The human body clock is the curse of any shift worker or traveler arriving in a new time zone. Although one's body clock can be adjusted by external cues, such as light – a factor that devices such as the Re-Timer and Litebook are designed take advantage of – the adjustment period can vary significantly for different people. Now researchers have discovered the mechanism that controls how easily such adjustments can be made.
Body, or circadian, clocks orchestrate daily rhythms in our physiology. When this internal clock is thrown out of sync, be it by working nights or taking an international flight, it can negatively affect our sleeping patterns and metabolism.

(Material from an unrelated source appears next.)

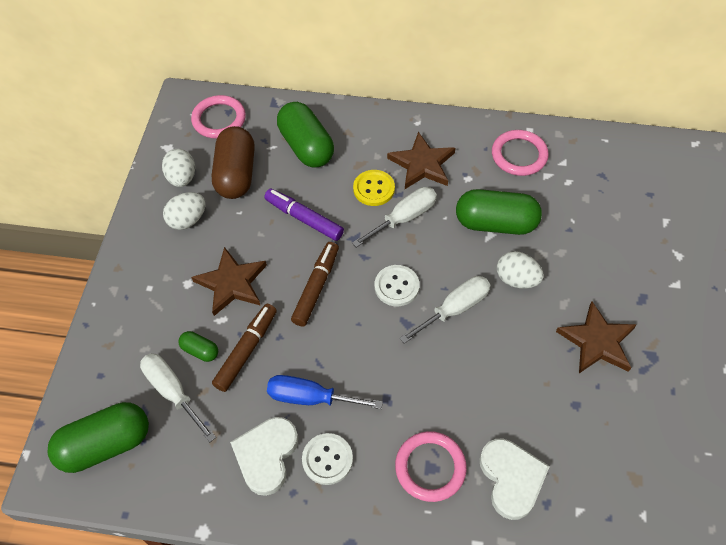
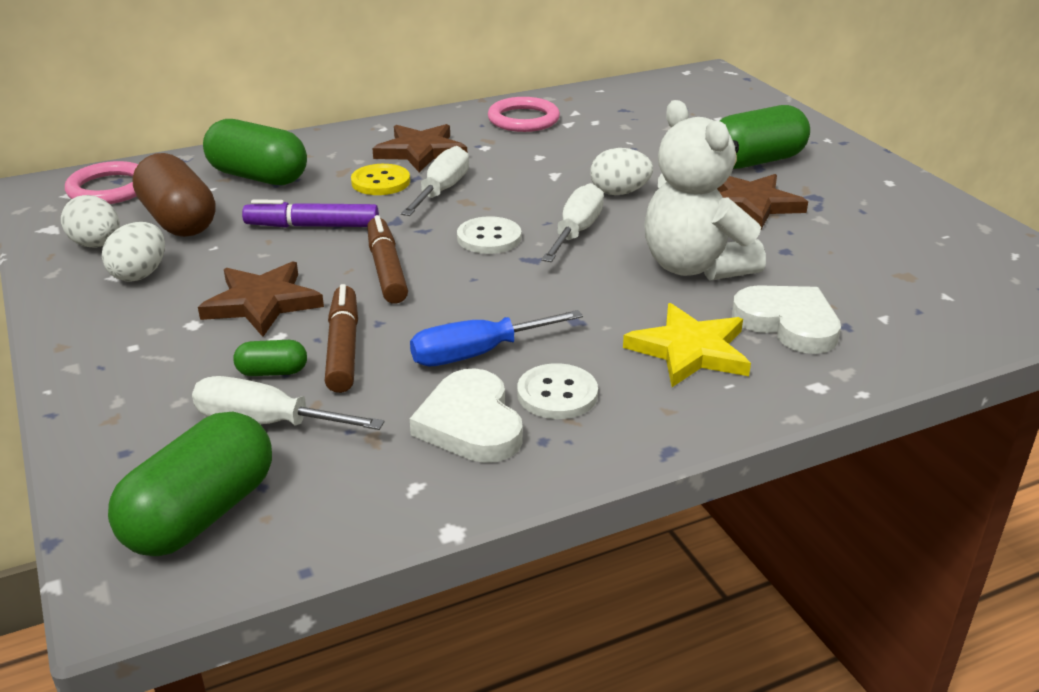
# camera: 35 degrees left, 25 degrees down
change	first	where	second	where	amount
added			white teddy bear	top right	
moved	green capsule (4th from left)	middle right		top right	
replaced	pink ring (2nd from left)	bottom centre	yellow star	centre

"We are not genetically pre-disposed to quickly adapt to shift-work or long-haul flights, and as so our bodies' clocks are built to resist such rapid changes," says Dr David Bechtold. "Unfortunately, we must deal with these issues today, and there is very clear evidence that disruption of our body clocks has real and negative consequences for our health."

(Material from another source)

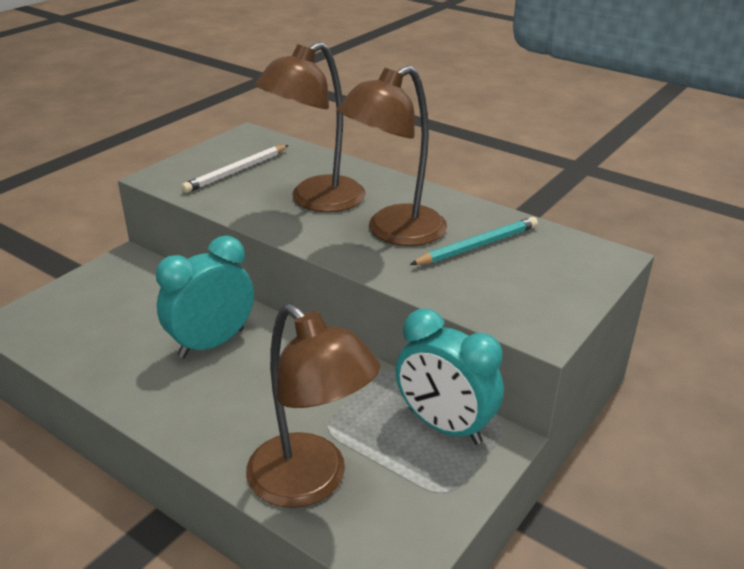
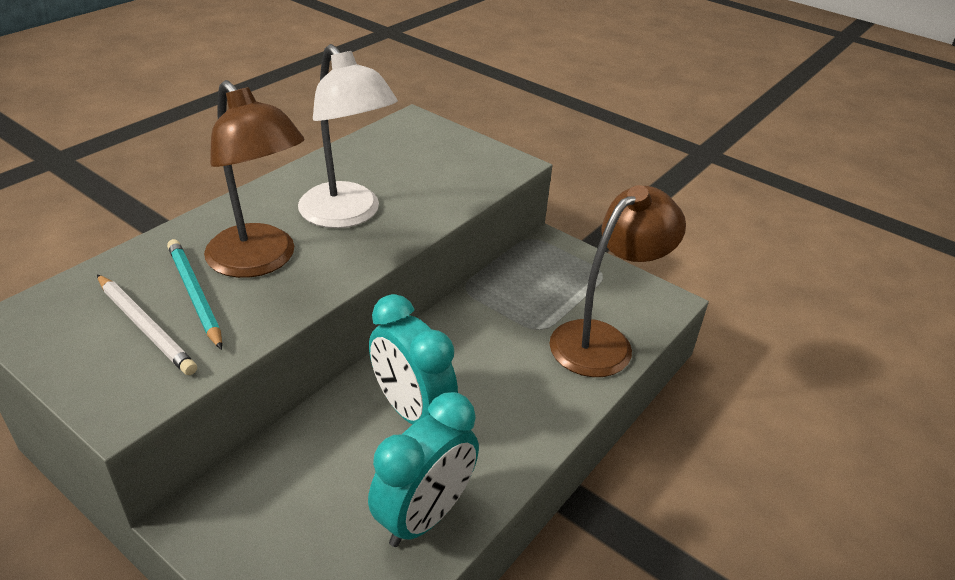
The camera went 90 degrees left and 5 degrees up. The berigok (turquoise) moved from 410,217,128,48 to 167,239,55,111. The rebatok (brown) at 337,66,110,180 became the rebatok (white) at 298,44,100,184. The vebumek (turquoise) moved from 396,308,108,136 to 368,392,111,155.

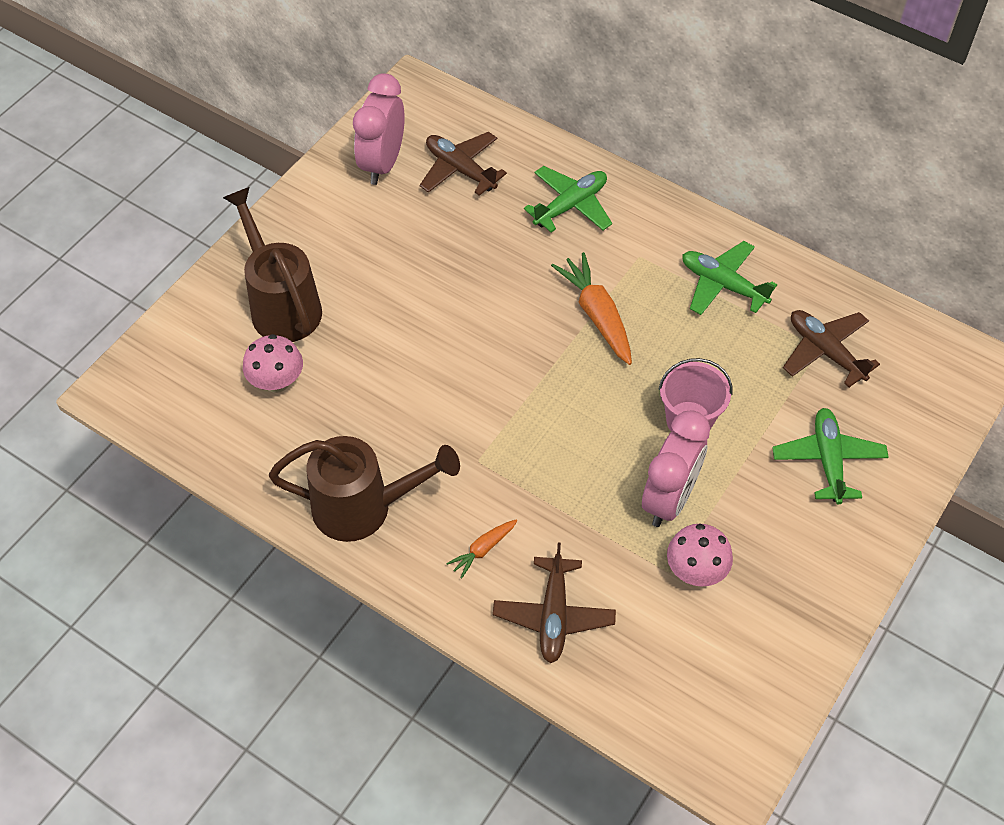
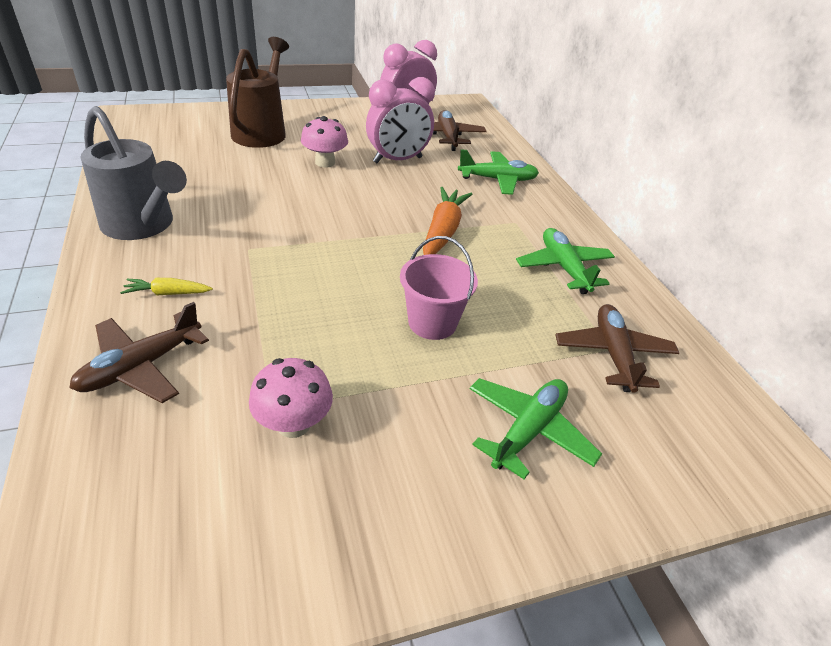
The camera went 35 degrees right and 15 degrees down. The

Dr Bechtold led a University of Manchester team that worked with scientists from Pfizer on a series of experiments involving mice that focused on an enzyme known as casein kinase 1epsilon (CK1epsilon), which is a component of the body clock.
"At the heart of these clocks are a complex set of molecules whose interaction provides robust and precise 24 hour timing," says Dr Bechtold. "Importantly, our clocks are kept in synchrony with the environment by being responsive to light and dark information."
The team found that mice lacking in CK1epsilon were able to adapt to a new light-dark environment much faster than normal. The team followed up this finding by showing that drugs that inhibited CK1epsilon were able to speed up the adaption rate of normal mice. Importantly, faster adoption to the new environment reduced metabolic disturbances caused by the time shift.
"As this work progresses in clinical terms, we may be able to enhance the clock's ability to deal with shift work, and importantly understand how maladaptation of the clock contributes to diseases such as diabetes and chronic inflammation," says Dr Bechtold.
The team's discovery is published in the journal Current Biology.